### [Goal]
Can you update the lines from the one with "collection date: 1937-07-16" up to and including the one with "locality: Vicinity of Covington" by replacing "locality" with "site" and leaving everything else as it is? Return only those lines.

### [Task material]

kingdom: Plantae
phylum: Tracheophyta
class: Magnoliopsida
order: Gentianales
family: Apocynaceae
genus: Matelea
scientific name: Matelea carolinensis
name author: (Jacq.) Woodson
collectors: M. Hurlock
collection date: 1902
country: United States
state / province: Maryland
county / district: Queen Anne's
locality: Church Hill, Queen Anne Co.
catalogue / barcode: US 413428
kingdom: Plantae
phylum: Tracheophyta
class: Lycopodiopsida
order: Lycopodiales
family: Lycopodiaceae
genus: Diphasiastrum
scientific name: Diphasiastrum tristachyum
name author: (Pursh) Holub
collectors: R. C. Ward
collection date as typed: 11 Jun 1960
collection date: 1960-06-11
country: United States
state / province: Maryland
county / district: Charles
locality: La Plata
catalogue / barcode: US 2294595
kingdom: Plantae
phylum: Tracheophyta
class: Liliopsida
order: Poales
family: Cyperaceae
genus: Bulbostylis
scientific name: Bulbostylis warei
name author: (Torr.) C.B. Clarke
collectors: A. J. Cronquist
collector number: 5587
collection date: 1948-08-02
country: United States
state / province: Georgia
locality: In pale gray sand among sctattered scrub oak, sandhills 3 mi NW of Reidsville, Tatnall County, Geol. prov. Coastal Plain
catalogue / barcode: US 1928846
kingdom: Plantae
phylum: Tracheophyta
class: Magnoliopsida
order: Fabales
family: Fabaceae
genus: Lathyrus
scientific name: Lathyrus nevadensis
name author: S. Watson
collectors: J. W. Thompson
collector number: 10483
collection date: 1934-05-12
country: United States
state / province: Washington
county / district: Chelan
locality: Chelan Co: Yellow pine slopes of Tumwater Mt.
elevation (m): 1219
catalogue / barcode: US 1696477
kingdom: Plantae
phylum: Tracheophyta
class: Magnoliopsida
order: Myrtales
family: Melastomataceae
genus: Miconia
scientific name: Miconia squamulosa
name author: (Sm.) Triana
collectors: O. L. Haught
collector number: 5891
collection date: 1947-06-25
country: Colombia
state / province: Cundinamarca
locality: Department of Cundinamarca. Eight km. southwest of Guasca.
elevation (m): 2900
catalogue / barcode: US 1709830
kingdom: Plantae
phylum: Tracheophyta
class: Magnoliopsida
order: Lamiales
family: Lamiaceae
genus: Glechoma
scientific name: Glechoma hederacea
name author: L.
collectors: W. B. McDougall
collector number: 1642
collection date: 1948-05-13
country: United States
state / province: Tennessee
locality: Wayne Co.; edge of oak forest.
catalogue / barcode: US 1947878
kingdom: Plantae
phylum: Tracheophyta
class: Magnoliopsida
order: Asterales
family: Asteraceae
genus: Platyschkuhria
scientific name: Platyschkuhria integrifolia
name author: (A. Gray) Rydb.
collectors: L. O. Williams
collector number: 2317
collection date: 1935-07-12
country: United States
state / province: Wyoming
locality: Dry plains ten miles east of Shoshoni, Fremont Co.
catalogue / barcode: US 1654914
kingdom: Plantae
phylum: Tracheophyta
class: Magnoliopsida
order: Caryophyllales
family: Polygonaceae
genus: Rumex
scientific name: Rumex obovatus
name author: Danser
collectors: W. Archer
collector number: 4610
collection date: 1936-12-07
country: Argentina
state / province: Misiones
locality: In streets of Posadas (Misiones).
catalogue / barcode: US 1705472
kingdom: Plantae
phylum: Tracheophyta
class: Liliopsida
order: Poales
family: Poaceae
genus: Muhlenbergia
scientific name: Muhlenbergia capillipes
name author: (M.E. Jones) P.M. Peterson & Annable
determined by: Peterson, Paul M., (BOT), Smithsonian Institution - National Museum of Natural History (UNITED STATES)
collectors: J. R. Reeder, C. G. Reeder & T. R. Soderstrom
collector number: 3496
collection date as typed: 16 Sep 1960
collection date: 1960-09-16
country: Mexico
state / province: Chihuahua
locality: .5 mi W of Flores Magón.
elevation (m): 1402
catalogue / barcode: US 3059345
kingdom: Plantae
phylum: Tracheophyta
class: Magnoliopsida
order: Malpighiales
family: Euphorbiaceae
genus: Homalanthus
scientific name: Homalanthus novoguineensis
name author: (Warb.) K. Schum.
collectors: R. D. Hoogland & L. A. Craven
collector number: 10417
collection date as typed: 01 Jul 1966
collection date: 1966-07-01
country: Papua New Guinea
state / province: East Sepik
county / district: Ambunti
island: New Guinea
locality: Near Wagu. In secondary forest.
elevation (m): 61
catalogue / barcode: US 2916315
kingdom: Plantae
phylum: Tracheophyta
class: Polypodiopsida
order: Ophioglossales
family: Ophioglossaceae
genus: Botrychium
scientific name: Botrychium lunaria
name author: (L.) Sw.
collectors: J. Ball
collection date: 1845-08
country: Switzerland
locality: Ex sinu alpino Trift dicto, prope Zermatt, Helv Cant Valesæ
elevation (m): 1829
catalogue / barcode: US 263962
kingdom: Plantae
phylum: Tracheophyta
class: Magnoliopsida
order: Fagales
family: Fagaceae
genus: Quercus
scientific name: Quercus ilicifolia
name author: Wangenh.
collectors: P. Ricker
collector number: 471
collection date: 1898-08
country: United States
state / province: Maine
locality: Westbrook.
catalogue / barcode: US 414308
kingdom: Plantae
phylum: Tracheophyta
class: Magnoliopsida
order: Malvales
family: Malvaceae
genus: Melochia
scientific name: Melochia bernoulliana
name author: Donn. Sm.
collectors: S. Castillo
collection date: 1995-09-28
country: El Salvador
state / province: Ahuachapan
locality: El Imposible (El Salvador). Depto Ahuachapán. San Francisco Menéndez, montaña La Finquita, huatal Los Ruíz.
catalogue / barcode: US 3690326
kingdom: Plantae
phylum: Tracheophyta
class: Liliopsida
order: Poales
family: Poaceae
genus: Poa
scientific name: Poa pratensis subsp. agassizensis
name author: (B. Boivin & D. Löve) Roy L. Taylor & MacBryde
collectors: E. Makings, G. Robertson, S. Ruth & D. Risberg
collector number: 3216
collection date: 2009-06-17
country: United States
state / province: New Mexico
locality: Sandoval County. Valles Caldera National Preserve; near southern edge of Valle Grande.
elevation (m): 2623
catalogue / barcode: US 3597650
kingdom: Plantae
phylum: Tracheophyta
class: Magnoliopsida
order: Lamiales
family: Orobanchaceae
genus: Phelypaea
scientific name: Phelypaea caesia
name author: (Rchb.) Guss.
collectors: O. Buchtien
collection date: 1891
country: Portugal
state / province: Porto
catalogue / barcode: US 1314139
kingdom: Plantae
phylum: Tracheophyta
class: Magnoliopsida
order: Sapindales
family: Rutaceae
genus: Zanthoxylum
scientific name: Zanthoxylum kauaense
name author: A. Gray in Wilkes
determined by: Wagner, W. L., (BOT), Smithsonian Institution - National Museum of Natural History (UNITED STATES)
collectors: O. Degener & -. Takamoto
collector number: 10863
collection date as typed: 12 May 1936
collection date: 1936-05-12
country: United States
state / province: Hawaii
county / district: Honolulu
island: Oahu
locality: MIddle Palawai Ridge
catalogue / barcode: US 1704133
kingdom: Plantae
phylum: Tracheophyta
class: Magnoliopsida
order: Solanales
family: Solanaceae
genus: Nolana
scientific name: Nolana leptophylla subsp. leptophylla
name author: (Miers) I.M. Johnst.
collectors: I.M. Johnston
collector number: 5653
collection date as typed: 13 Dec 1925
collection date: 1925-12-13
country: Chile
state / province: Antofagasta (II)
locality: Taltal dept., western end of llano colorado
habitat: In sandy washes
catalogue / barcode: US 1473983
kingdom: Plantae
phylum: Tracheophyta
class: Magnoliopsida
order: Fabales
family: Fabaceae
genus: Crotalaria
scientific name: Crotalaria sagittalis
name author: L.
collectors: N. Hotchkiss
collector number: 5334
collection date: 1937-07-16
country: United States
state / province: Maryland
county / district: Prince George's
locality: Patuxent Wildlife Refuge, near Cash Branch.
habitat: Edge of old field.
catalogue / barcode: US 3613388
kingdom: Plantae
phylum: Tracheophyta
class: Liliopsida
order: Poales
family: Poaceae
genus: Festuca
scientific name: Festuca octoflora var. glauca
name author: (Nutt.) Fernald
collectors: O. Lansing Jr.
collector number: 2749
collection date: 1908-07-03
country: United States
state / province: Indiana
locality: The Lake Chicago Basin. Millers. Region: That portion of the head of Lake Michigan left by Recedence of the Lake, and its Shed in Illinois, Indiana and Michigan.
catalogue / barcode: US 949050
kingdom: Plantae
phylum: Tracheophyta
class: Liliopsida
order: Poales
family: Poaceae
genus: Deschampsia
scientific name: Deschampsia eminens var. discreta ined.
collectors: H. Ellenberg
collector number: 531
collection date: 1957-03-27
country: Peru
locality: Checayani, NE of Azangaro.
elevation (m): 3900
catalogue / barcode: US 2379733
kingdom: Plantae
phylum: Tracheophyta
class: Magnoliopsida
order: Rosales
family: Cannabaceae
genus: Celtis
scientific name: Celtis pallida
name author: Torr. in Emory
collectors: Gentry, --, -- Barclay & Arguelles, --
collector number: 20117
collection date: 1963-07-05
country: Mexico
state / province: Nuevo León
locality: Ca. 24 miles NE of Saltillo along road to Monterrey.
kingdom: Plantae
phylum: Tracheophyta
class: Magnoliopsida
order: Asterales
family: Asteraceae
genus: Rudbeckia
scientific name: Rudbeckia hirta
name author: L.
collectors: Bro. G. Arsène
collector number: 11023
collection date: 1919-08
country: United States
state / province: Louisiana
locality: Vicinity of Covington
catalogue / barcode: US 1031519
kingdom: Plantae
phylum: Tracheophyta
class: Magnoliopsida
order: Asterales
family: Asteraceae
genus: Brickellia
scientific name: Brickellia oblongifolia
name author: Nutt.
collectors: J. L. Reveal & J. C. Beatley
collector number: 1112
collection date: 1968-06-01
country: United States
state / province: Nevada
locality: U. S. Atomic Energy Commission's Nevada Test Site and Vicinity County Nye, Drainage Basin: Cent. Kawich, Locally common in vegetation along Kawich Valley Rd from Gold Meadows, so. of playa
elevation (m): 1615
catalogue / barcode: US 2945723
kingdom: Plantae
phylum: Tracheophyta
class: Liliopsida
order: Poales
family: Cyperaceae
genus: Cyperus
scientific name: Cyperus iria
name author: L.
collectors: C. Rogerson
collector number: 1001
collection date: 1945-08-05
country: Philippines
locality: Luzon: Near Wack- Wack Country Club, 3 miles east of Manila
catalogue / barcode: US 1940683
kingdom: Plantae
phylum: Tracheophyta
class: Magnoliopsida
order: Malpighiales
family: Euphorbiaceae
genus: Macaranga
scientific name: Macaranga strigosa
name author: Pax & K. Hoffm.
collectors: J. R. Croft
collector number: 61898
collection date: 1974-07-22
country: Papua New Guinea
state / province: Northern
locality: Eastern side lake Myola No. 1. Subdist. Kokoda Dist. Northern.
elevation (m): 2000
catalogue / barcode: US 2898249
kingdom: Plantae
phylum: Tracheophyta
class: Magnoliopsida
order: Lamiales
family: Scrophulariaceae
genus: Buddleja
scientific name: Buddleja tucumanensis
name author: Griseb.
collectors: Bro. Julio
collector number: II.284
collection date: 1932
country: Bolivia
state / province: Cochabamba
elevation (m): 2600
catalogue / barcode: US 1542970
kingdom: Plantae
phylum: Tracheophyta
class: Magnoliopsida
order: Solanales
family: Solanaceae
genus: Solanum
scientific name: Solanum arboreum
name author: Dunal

### [Answer to the task]
collection date: 1937-07-16
country: United States
state / province: Maryland
county / district: Prince George's
site: Patuxent Wildlife Refuge, near Cash Branch.
habitat: Edge of old field.
catalogue / barcode: US 3613388
kingdom: Plantae
phylum: Tracheophyta
class: Liliopsida
order: Poales
family: Poaceae
genus: Festuca
scientific name: Festuca octoflora var. glauca
name author: (Nutt.) Fernald
collectors: O. Lansing Jr.
collector number: 2749
collection date: 1908-07-03
country: United States
state / province: Indiana
site: The Lake Chicago Basin. Millers. Region: That portion of the head of Lake Michigan left by Recedence of the Lake, and its Shed in Illinois, Indiana and Michigan.
catalogue / barcode: US 949050
kingdom: Plantae
phylum: Tracheophyta
class: Liliopsida
order: Poales
family: Poaceae
genus: Deschampsia
scientific name: Deschampsia eminens var. discreta ined.
collectors: H. Ellenberg
collector number: 531
collection date: 1957-03-27
country: Peru
site: Checayani, NE of Azangaro.
elevation (m): 3900
catalogue / barcode: US 2379733
kingdom: Plantae
phylum: Tracheophyta
class: Magnoliopsida
order: Rosales
family: Cannabaceae
genus: Celtis
scientific name: Celtis pallida
name author: Torr. in Emory
collectors: Gentry, --, -- Barclay & Arguelles, --
collector number: 20117
collection date: 1963-07-05
country: Mexico
state / province: Nuevo León
site: Ca. 24 miles NE of Saltillo along road to Monterrey.
kingdom: Plantae
phylum: Tracheophyta
class: Magnoliopsida
order: Asterales
family: Asteraceae
genus: Rudbeckia
scientific name: Rudbeckia hirta
name author: L.
collectors: Bro. G. Arsène
collector number: 11023
collection date: 1919-08
country: United States
state / province: Louisiana
site: Vicinity of Covington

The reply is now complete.